## 7.3 Detecting Concepts

Author: Fangzhou Li @ University of California, Davis

This chapter is currently only available in this web version. ebook and print will follow.

So far, we have encountered many methods to explain black-box models through feature attribution. However, there are some limitations regarding the feature-based approach. First, features are not necessarily user-friendly in terms of interpretability. For example, the importance of a single pixel in an image usually does not convey much meaningful interpretation. Second, the expressiveness of a feature-based explanation is constrained by the number of features.

The concept-based approach addresses both limitations mentioned above. A concept can be any abstraction, such as a color, an object, or even an idea. Given any user-defined concept, although a neural network might not be explicitly trained with the given concept, the concept-based approach detects that concept embedded within the latent space learned by the network. In other words, the concept-based approach can generate explanations that are not limited by the feature space of a neural network.

In this chapter, we will primarily focus on the Testing with Concept Activation Vectors (TCAV) paper by Kim et al.90

### 7.3.1 TCAV: Testing with Concept Activation Vectors

TCAV is proposed to generate global explanations for neural networks. For any given concept, TCAV measures the extent of that concept's influence on the model's prediction for a certain class. For example, TCAV can answer questions such as how the concept of "striped" influences a model classifying an image as a "zebra". Since TCAV describes the relationship between a concept and a class, instead of explaining a single prediction, it provides useful global interpretation for a model's overall behavior.

#### 7.3.1.1 Concept Activation Vector (CAV)

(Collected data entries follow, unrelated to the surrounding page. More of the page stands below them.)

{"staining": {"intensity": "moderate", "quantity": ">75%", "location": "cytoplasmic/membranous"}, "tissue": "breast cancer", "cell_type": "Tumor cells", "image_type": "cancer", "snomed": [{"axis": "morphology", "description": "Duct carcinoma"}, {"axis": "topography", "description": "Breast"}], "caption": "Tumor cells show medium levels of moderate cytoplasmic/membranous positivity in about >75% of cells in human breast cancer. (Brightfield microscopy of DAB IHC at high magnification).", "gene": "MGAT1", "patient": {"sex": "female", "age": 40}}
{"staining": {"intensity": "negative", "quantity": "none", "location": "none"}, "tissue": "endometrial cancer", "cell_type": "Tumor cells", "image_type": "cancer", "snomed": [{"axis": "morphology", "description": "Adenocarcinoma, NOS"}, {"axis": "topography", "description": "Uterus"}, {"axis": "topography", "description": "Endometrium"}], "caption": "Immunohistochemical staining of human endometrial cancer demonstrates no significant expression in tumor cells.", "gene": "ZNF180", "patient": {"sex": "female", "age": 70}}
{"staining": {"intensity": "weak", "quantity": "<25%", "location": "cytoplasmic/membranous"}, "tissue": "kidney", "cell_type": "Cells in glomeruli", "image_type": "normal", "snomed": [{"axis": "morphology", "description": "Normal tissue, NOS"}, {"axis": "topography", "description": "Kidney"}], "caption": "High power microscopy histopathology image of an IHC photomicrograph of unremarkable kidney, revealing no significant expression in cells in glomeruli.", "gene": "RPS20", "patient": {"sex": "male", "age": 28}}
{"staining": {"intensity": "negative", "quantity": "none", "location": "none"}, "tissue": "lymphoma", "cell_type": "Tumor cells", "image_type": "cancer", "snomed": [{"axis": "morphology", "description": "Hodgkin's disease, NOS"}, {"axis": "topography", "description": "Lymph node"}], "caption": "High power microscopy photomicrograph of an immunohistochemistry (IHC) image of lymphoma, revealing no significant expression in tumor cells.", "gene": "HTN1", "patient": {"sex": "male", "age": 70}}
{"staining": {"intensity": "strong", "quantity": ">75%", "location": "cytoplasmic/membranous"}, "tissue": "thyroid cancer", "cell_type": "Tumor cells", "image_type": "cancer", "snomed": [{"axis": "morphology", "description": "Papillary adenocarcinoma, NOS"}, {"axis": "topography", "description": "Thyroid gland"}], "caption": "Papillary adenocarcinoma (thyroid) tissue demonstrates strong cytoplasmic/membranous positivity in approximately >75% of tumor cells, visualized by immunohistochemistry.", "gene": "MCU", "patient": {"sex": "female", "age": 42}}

A CAV is simply the numerical representation that generalizes a concept in the activation space of a neural network layer. A CAV, denoted as $$v_l^C$$, depends on a concept $$C$$ and a neural network layer $$l$$, where $$l$$ is also called as a bottleneck of the model. For calculating the CAV of a concept $$C$$, first, we need to prepare two datasets: a concept dataset which represents $$C$$ and a random dataset that consists of arbitrary data. For instance, to define the concept of "striped", we can collect images of striped objects as the concept dataset, while the random dataset is a group of random images without stripes. Next, we target a hidden layer $$l$$ and train a binary classifier which separates the activations generated by the concept set from those generated by the random set. The coefficient vector of this trained binary classifier is then the CAV $$v_l^C$$. In practice, we can use a SVM or a logistic regression model as the binary classifier. Lastly, given an image input $$x$$, we can measure its "conceptual sensitivity" by calculating the directional derivative of the prediction in the direction of the unit CAV:

$S_{C,k,l}(x)=\nabla h_{l,k}(f_l(x))\cdot v_l^C$

where $$f_l$$ maps the input $$x$$ to the activation vector of the layer $$l$$ and $$h_{l,k}$$ maps the activation vector to the logit output of class $$k$$.

Mathematically, the sign of $$x$$'s conceptual sensitivity only depends on the angle between the gradient of $$h_{l,k}(f_l(x))$$ and $$v_l^C$$. If the angle is greater than 90 degrees, $$S_{C,k,l}(x)$$ will be positive, and if the angle is less than 90 degrees, $$S_{C,k,l}(x)$$ will be negative. Since the gradient $$\nabla h_{l,k}$$ points to the direction that maximizes the output the most rapidly, conceptual sensitivity, intuitively, indicates whether $$v_l^C$$ points to the similar direction that maximizes $$h_{l,k}$$. Thus, $$S_{C,k,l}(x)>0$$ can be interpreted as concept $$C$$ encouraging the model to classify $$x$$ into class $$k$$.

#### 7.3.1.2 Testing with CAVs (TCAV)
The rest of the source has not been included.